Le médecin consultant de l’employeur, le docteur [U] [G], a rendu un avis médico-légal le 11 mars 2024 aux termes duquel il retient l’existence d’un état antérieur et conclut que le taux d’incapacité est nul en présence d’un état antérieur déjà symptomatique. A défaut, il estime que compte tenu de la limitation légère de cinq mouvements sur six de l’épaule non dominante, le taux d’IPP aurait dû être fixé à 8%.
Toutefois, outre le fait que l’existence d’un état antérieur a bien été expressément mentionné comme tel par le médecin conseil dans son rapport ainsi que cela ressort de la note du docteur [G], il convient de relever que les éléments de l’examen clinique tels que repris par le docteur [G] font apparaître s’agissant de l’épaule gauche dominante une limitation des mouvements de l’épaule pouvant être qualifiée d’importante et qui aurait donc dû justifier l’attribution d’un taux médical d’incapacité dans la fourchette haute du barème.

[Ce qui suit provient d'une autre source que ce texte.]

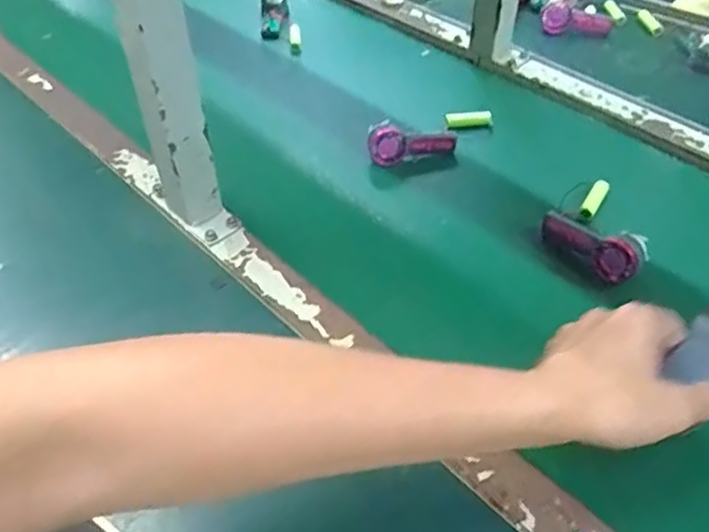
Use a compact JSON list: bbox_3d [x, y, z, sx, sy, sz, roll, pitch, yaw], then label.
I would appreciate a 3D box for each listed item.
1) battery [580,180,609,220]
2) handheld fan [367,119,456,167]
[{"bbox_3d":[0.233,-0.065,0.632,0.014,0.011,0.047,26,65,24],"label":"battery"},{"bbox_3d":[0.061,-0.130,0.684,0.092,0.040,0.021,-6,46,-5],"label":"handheld fan"}]

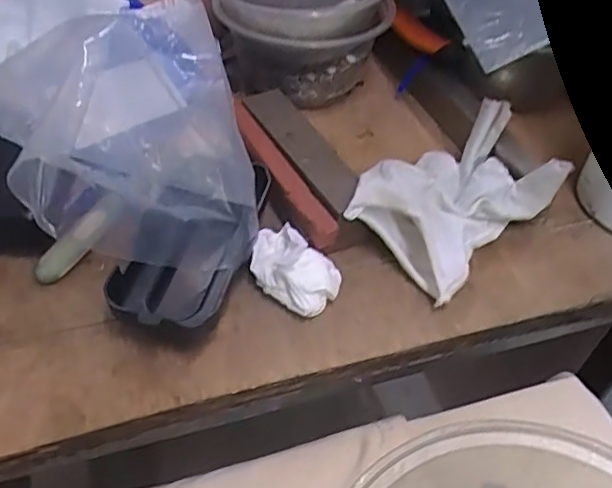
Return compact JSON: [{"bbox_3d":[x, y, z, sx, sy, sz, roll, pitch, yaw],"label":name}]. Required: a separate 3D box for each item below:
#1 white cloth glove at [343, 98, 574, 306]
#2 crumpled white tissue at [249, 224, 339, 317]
[{"bbox_3d":[0.077,-0.026,0.321,0.120,0.039,0.077,-34,59,-30],"label":"white cloth glove"},{"bbox_3d":[-0.006,0.013,0.290,0.043,0.024,0.034,18,47,12],"label":"crumpled white tissue"}]

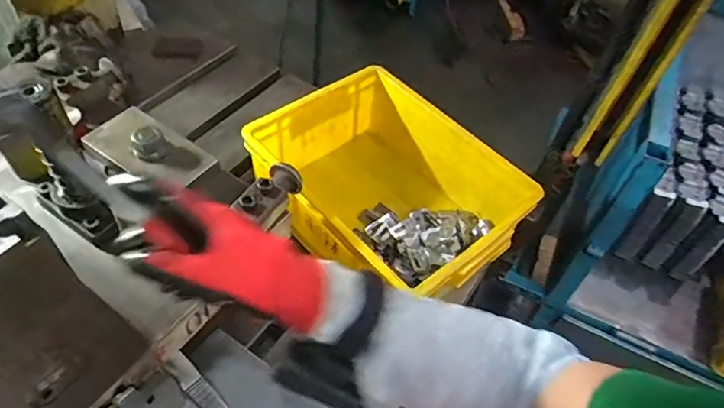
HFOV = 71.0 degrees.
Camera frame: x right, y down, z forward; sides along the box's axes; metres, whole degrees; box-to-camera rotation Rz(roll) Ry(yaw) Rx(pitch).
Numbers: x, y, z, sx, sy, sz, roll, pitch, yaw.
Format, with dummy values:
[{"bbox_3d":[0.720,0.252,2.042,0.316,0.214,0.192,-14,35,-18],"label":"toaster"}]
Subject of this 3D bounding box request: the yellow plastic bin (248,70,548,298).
[{"bbox_3d":[0.032,-0.017,0.732,0.260,0.147,0.346,-31,60,-27],"label":"yellow plastic bin"}]

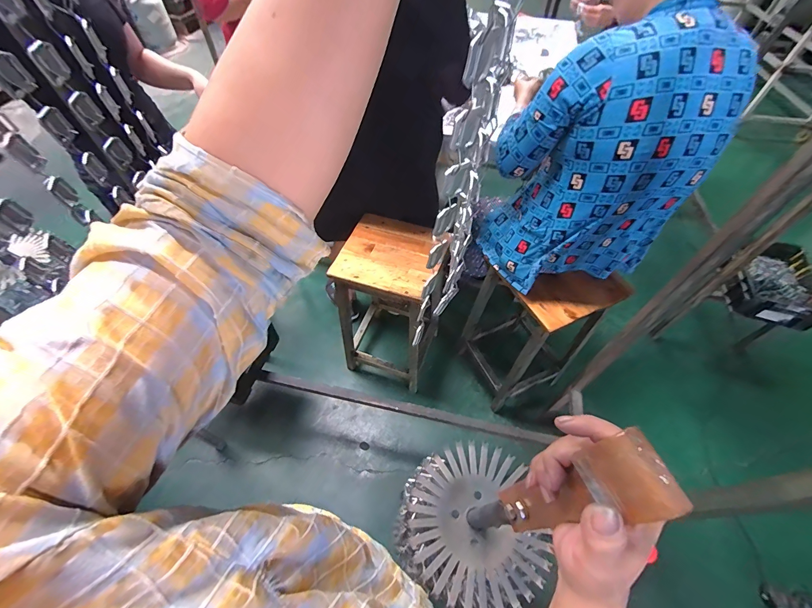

Cet élément vient confirmer si besoin était que l’état antérieur a bien été pris en compte par le médecin conseil dans l’évaluation du taux d’incapacité permanente de la salariée au titre des séquelles directement imputables à l’accident du travail du 9 mai 2018.
Le taux attribué par le médecin conseil a par ailleurs été confirmé par la commission médicale de recours amiable après prise en compte notamment des observations médicales du Docteur [G] reçues le 21 mars 2024.
Or, dans le cadre de la présente instance, l’employeur ne produit aucun élément nouveau et notamment aucune note complémentaire du docteur [G] permettant de remettre en cause l’appréciation portée par la commission médicale de recours amiable.
Par conséquent, l’employeur sera débouté de l’ensemble de ses demandes, y compris de sa demande d’expertise et le taux d’IPP de 12% attribué à l’assurée à la consolidation de l’accident du travail du 9 mai 2018 lui sera déclaré opposable.
L’employeur succombant, il sera condamné aux entiers dépens et sera débouté de sa demande présentée sur le fondement de l’article 700 du code de procédure civile.
Le présent jugement sera déclaré commun et opposable à la SASU [7].
PAR CES MOTIFS,
Le tribunal statuant après en avoir délibéré conformément à la loi, publiquement, par mise à disposition au greffe, par jugement contradictoire et en premier ressort :
DÉBOUTE la SASU [6] de l’ensemble de ses demandes ;
DÉCLARE opposable à la SASU [6] la décision de la caisse de Maine-et-Loire ayant attribué à Mme [F] [T] à la date du 15 novembre 2023, date de consolidation de l’accident du travail dont elle a été victime le 9 mai 2018, un taux d’incapacité permanente partielle de 12% ;
DEBOUTE la SASU [6] de sa demande présentée au titre de l’article 700 du code de procédure civile ;
CONDAMNE la SASU [6] aux entiers dépens de l’instance ;
DÉCLARE le présent jugement commun et opposable à la SASU [7].
Ainsi jugé et prononcé les jour, mois et an susdits.